Goldbach ist in Deutschland schon länger mit Goldbach Interactive am Markt. Sehen Sie hier Synergieeffekte?
Nadler: Absolut. Performance-Agenturen sind gerade in aller Munde. Goldbach Interactive ist einer der wenigen neutralen Dienstleister, den es in diesem Bereich noch gibt, die meisten anderen wurden ja von den großen Agentur-Netzwerken übernommen. Der Performance-Bereich hat aus sich heraus noch ein großes Wachstumspotential, ein wichtiger Punkt wird aber auch sein, Werbeflächen zukünftig crossmedial anzubieten. Goldbach Germany und Goldbach Interactive können sich hier sehr gut ergänzen.
Ein entscheidender Punkt wird sein, wie die Mediaagenturen auf Ihren Ansatz reagieren. Gab es schon Gespräche?
Krapf: Natürlich, wir haben mit fast allen wichtigen Agenturen schon gesprochen. Das Schöne ist, dass sie die gleichen Themen wie wir auf dem Schreibtisch haben und die Marktentwicklung ganz ähnlich einschätzen. Wir haben die tolle Chance, gemeinsam Modelle zu entwickeln, auf die der Markt dringend wartet. Es geht um Automatisierung und Meßbarkeit, es geht darum, das komplette Bewegtbild-Angebot effizient vermarktbar zu machen. Die Mediaagenturen suchen Partner, mit denen sie neue Konzepte testen und entwickeln können. Deswegen sind sie für uns auch ein ganz wesentlicher Erfolgsfaktor.

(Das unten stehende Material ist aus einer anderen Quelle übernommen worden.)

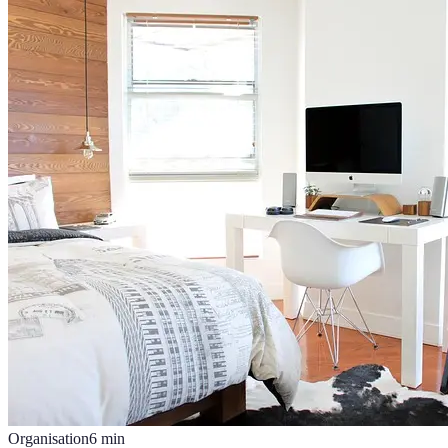
Organisation
6
min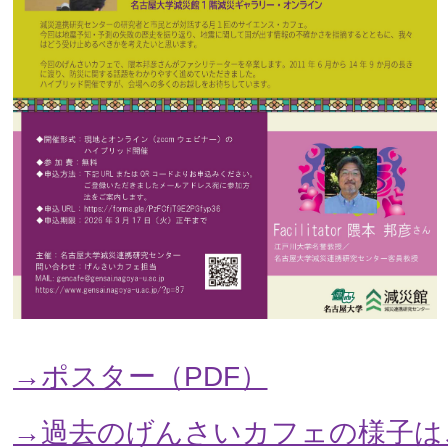
→ポスター（PDF）
→過去のげんさいカフェの様子は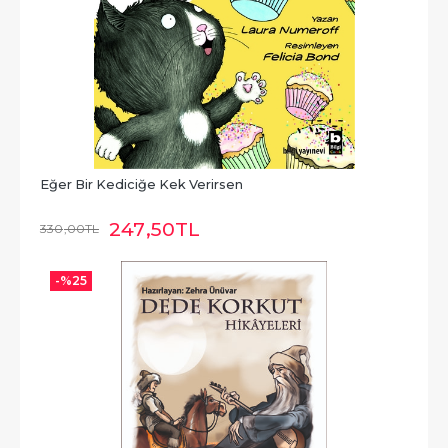
Eğer Bir Kediciğe Kek Verirsen
247
,50
TL
330
,00
TL
-%
25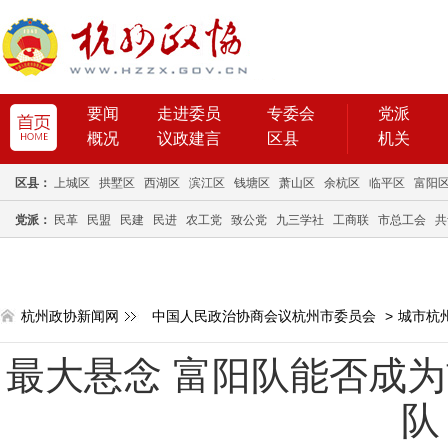
要闻
走进委员
专委会
党派
概况
议政建言
区县
机关
区县：
上城区
拱墅区
西湖区
滨江区
钱塘区
萧山区
余杭区
临平区
富阳
党派：
民革
民盟
民建
民进
农工党
致公党
九三学社
工商联
市总工会
共
杭州政协新闻网
中国人民政治协商会议杭州市委员会
>
城市杭
最大悬念 富阳队能否成
队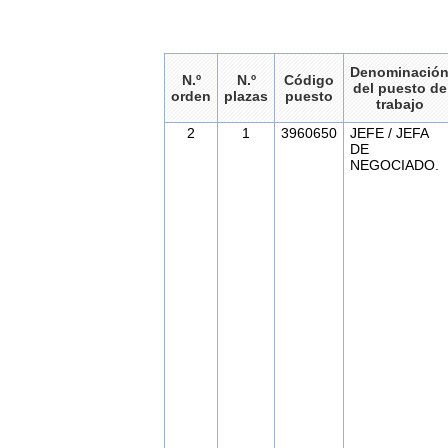
Denominació
N.º
N.º
Código
del puesto de
orden
plazas
puesto
trabajo
2
1
3960650
JEFE / JEFA
DE
NEGOCIADO.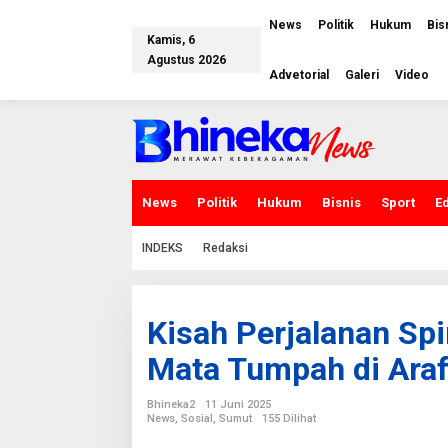
L
e
News
Politik
Hukum
Bis
w
Kamis, 6
a
Agustus 2026
t
Advetorial
Galeri
Video
i
k
e
k
o
n
t
e
News
Politik
Hukum
Bisnis
Sport
E
n
INDEKS
Redaksi
Kisah Perjalanan Spir
Mata Tumpah di Ara
Bhineka2
11 Juni 2025
News
,
Sosial
,
Sumut
155 Dilihat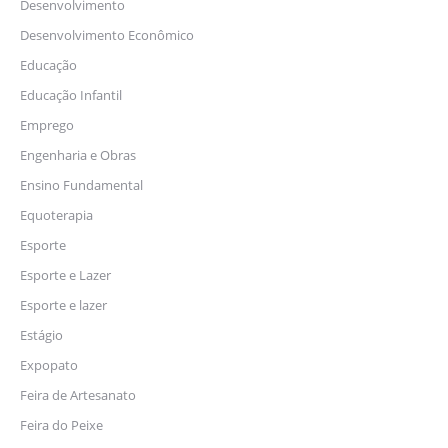
Desenvolvimento
Desenvolvimento Econômico
Educação
Educação Infantil
Emprego
Engenharia e Obras
Ensino Fundamental
Equoterapia
Esporte
Esporte e Lazer
Esporte e lazer
Estágio
Expopato
Feira de Artesanato
Feira do Peixe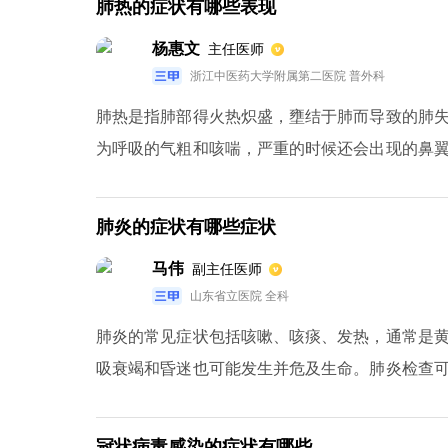
肺热的症状有哪些表现
杨惠文
主任医师
浙江中医药大学附属第二医院 普外科
肺热是指肺部得火热炽盛，壅结于肺而导致的肺
为呼吸的气粗和咳喘，严重的时候还会出现的鼻
的红肿疼痛或者是胸部的疼痛，大小便方面会出
舌苔偏黄的症状，脉象会出现脉速率的偏快的症状
肺炎的症状有哪些症状
马伟
副主任医师
山东省立医院 全科
肺炎的常见症状包括咳嗽、咳痰、发热，通常是
吸衰竭和昏迷也可能发生并危及生命。肺炎检查
罗音。胸片或肺部CT可显示炎症浸润影。对于
细胞会增加，相应的中性粒细胞、中性粒细胞百分
冠状病毒感染的症状有哪些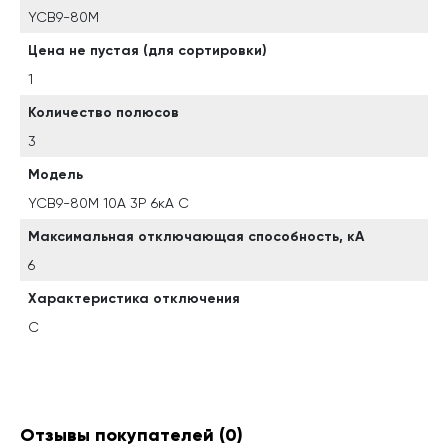
YCB9-80M
Цена не пустая (для сортировки)
1
Количество полюсов
3
Модель
YCB9-80M 10А 3P 6кА C
Максимальная отключающая способность, кА
6
Характеристика отключения
C
Отзывы покупателей
(0)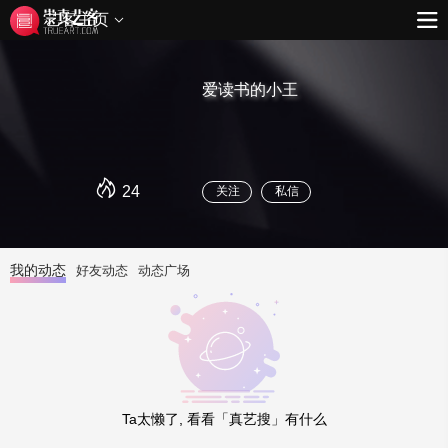
艺客主页
爱读书的小王
24
关注
私信
我的动态
好友动态
动态广场
Ta太懒了, 看看「真艺搜」有什么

Christmann: Ich glaube, in uns wird auch ein bisschen die Hoffnung gesetzt, Wegbereiter für einige Themen sein zu können, die im Markt draußen gerade so in der Luft schweben. Wir werden nichts im stillen Kämmerlein entwickeln, sondern immer wieder Rücksprache halten und schauen, passt das rein in die Welt und die existierenden Infrastrukturen.
Frank: Für mich ist das ein ganz entscheidender Punkt. Vom Markt etwas weg zu entwickeln, ist schlicht ineffizient. Der Reiz von Goldbach Germany ist, dass wir die Chance haben, etwas auf der grünen Wiese zu entwickeln, das eben genau dem entspricht, was der Markt braucht und will. Wir können die Dinge frei entwickeln, wir haben keinen Rucksack mitzuschleppen, wir müssen nicht bestehende Systeme modifizieren und Modelle aus unseren eigenen Medien heraus entwickeln. Ich sehe in unserer Neutralität wirklich einen ganz entscheidenden Vorteil. Es wäre überheblich, zu sagen: Wir kommen jetzt nach Deutschland, um den Markt zu revolutionieren. Wer sind wir, so etwas zu sagen? Wir haben vielmehr Spaß daran, offene Gespräche mit Kunden, Agenturen und der Presse zu führen. Wir wollen hier gemeinsam etwas entwickeln, was für den Markt insgesamt gut ist.